=== DATA SECTION ===
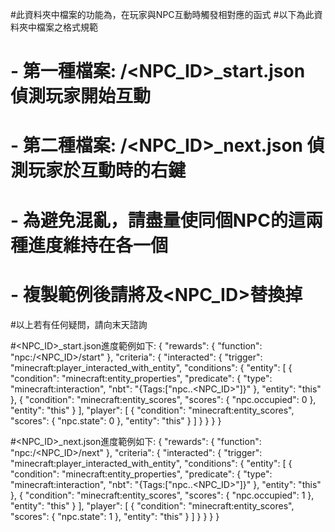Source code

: #此資料夾中檔案的功能為，在玩家與NPC互動時觸發相對應的函式
#以下為此資料夾中檔案之格式規範
# - 第一種檔案: <region>/<NPC_ID>_start.json 偵測玩家開始互動
# - 第二種檔案: <region>/<NPC_ID>_next.json 偵測玩家於互動時的右鍵
# - 為避免混亂，請盡量使同個NPC的這兩種進度維持在各一個
# - 複製範例後請將<region>及<NPC_ID>替換掉
#以上若有任何疑問，請向末天諮詢

#<NPC_ID>_start.json進度範例如下:
{
  "rewards": {
    "function": "npc:<region>/<NPC_ID>/start"
  },
  "criteria": {
    "interacted": {
      "trigger": "minecraft:player_interacted_with_entity",
      "conditions": {
        "entity": [
          {
            "condition": "minecraft:entity_properties",
            "predicate": {
              "type": "minecraft:interaction",
              "nbt": "{Tags:[\"npc.<region>.<NPC_ID>\"]}"
            },
            "entity": "this"
          },
          {
            "condition": "minecraft:entity_scores",
            "scores": {
              "npc.occupied": 0
            },
            "entity": "this"
          }
        ],
        "player": [
          {
            "condition": "minecraft:entity_scores",
            "scores": {
              "npc.state": 0
            },
            "entity": "this"
          }
        ]
      }
    }
  }
}

#<NPC_ID>_next.json進度範例如下:
{
  "rewards": {
    "function": "npc:<region>/<NPC_ID>/next"
  },
  "criteria": {
    "interacted": {
      "trigger": "minecraft:player_interacted_with_entity",
      "conditions": {
        "entity": [
          {
            "condition": "minecraft:entity_properties",
            "predicate": {
              "type": "minecraft:interaction",
              "nbt": "{Tags:[\"npc.<region>.<NPC_ID>\"]}"
            },
            "entity": "this"
          },
          {
            "condition": "minecraft:entity_scores",
            "scores": {
              "npc.occupied": 1
            },
            "entity": "this"
          }
        ],
        "player": [
          {
            "condition": "minecraft:entity_scores",
            "scores": {
              "npc.state": 1
            },
            "entity": "this"
          }
        ]
      }
    }
  }
}
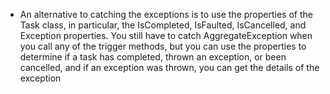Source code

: 
- An alternative to catching the exceptions is to use the properties of the Task class, in particular, the
IsCompleted, IsFaulted, IsCancelled, and Exception properties. You still have to catch
AggregateException when you call any of the trigger methods, but you can use the properties to
determine if a task has completed, thrown an exception, or been cancelled, and if an exception was
thrown, you can get the details of the exception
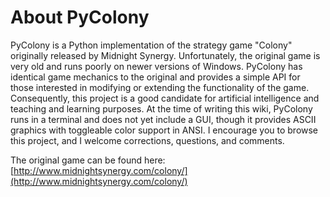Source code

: About PyColony
========

PyColony is a Python implementation of the strategy game "Colony" originally released by Midnight Synergy. Unfortunately, the original game is very old and runs poorly on newer versions of Windows. PyColony has identical game mechanics to the original and provides a simple API for those interested in modifying or extending the functionality of the game. Consequently, this project is a good candidate for artificial intelligence and teaching and learning purposes. At the time of writing this wiki, PyColony runs in a terminal and does not yet include a GUI, though it provides ASCII graphics with toggleable color support in ANSI. I encourage you to browse this project, and I welcome corrections, questions, and comments.

The original game can be found here:
[http://www.midnightsynergy.com/colony/](http://www.midnightsynergy.com/colony/)

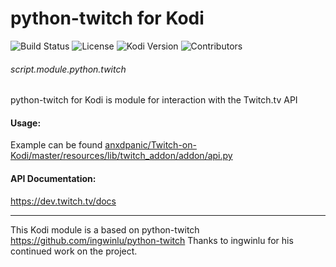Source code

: # python-twitch for Kodi 

![Build Status](https://img.shields.io/travis/com/anxdpanic/script.module.python.twitch/master.svg)
![License](https://img.shields.io/badge/license-GPL--3.0--only-success.svg)
![Kodi Version](https://img.shields.io/badge/kodi-isengard%2B-success.svg)
![Contributors](https://img.shields.io/github/contributors/anxdpanic/script.module.python.twitch.svg)

###### script.module.python.twitch

python-twitch for Kodi is module for interaction with the Twitch.tv API

#### Usage:
Example can be found [anxdpanic/Twitch-on-Kodi/master/resources/lib/twitch_addon/addon/api.py](https://github.com/anxdpanic/Twitch-on-Kodi/blob/master/resources/lib/twitch_addon/addon/api.py)

#### API Documentation:
https://dev.twitch.tv/docs

---
This Kodi module is a based on python-twitch https://github.com/ingwinlu/python-twitch
Thanks to ingwinlu for his continued work on the project.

=== TASK STATEMENT ===
Count the lines in the items above that contain the string "found", and give only the number.

=== RESPONSE FOR THIS EXERCISE ===
2